── INFORMATION SUPPLIED
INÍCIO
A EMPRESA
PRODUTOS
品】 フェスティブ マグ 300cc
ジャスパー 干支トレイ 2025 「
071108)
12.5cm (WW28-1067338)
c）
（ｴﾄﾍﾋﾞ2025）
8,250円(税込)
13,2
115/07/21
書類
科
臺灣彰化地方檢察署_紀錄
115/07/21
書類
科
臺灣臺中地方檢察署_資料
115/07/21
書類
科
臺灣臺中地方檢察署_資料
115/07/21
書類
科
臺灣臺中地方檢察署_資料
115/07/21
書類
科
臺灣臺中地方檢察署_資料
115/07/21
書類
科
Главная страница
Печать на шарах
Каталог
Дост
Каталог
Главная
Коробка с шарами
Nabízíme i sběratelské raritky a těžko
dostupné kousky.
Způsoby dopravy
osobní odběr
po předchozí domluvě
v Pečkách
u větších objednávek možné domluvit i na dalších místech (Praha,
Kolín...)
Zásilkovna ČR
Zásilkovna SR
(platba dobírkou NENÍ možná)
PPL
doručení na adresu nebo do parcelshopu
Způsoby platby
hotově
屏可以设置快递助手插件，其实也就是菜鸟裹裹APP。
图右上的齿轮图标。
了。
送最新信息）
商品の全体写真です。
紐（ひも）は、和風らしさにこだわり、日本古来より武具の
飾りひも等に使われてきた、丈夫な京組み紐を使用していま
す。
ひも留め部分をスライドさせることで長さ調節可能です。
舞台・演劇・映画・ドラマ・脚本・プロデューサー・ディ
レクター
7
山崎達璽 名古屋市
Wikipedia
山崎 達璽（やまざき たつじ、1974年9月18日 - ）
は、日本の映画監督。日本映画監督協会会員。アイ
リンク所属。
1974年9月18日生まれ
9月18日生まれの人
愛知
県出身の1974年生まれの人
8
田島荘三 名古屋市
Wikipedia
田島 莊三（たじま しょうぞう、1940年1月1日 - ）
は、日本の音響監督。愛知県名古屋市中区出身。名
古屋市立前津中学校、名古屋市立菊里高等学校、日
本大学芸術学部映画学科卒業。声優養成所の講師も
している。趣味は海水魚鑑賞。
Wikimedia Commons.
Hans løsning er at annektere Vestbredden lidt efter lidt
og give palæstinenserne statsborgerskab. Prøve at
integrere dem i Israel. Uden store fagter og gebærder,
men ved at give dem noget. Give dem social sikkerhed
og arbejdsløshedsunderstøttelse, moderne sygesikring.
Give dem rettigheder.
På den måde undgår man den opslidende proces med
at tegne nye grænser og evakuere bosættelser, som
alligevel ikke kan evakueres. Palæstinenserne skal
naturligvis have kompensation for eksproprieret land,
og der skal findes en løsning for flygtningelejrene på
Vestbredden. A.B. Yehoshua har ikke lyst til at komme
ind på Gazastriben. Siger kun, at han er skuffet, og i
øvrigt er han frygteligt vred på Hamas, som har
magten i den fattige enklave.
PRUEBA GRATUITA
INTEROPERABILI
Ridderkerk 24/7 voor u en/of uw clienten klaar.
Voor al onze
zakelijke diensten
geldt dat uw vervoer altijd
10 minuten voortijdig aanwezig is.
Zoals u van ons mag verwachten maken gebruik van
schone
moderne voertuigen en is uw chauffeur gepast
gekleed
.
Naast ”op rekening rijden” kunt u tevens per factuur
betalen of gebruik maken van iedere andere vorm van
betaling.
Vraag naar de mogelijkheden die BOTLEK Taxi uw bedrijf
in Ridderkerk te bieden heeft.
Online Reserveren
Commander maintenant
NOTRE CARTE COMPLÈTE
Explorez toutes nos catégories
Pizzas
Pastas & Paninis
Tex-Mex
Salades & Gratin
────
Output nothing but the lines from the one that contains "山崎 達璽（やまざき たつじ、1974年9月18日 - ）" through the final line of the entries above, exactly as they appear.

山崎 達璽（やまざき たつじ、1974年9月18日 - ）
は、日本の映画監督。日本映画監督協会会員。アイ
リンク所属。
1974年9月18日生まれ
9月18日生まれの人
愛知
県出身の1974年生まれの人
8
田島荘三 名古屋市
Wikipedia
田島 莊三（たじま しょうぞう、1940年1月1日 - ）
は、日本の音響監督。愛知県名古屋市中区出身。名
古屋市立前津中学校、名古屋市立菊里高等学校、日
本大学芸術学部映画学科卒業。声優養成所の講師も
している。趣味は海水魚鑑賞。
Wikimedia Commons.
Hans løsning er at annektere Vestbredden lidt efter lidt
og give palæstinenserne statsborgerskab. Prøve at
integrere dem i Israel. Uden store fagter og gebærder,
men ved at give dem noget. Give dem social sikkerhed
og arbejdsløshedsunderstøttelse, moderne sygesikring.
Give dem rettigheder.
På den måde undgår man den opslidende proces med
at tegne nye grænser og evakuere bosættelser, som
alligevel ikke kan evakueres. Palæstinenserne skal
naturligvis have kompensation for eksproprieret land,
og der skal findes en løsning for flygtningelejrene på
Vestbredden. A.B. Yehoshua har ikke lyst til at komme
ind på Gazastriben. Siger kun, at han er skuffet, og i
øvrigt er han frygteligt vred på Hamas, som har
magten i den fattige enklave.
PRUEBA GRATUITA
INTEROPERABILI
Ridderkerk 24/7 voor u en/of uw clienten klaar.
Voor al onze
zakelijke diensten
geldt dat uw vervoer altijd
10 minuten voortijdig aanwezig is.
Zoals u van ons mag verwachten maken gebruik van
schone
moderne voertuigen en is uw chauffeur gepast
gekleed
.
Naast ”op rekening rijden” kunt u tevens per factuur
betalen of gebruik maken van iedere andere vorm van
betaling.
Vraag naar de mogelijkheden die BOTLEK Taxi uw bedrijf
in Ridderkerk te bieden heeft.
Online Reserveren
Commander maintenant
NOTRE CARTE COMPLÈTE
Explorez toutes nos catégories
Pizzas
Pastas & Paninis
Tex-Mex
Salades & Gratin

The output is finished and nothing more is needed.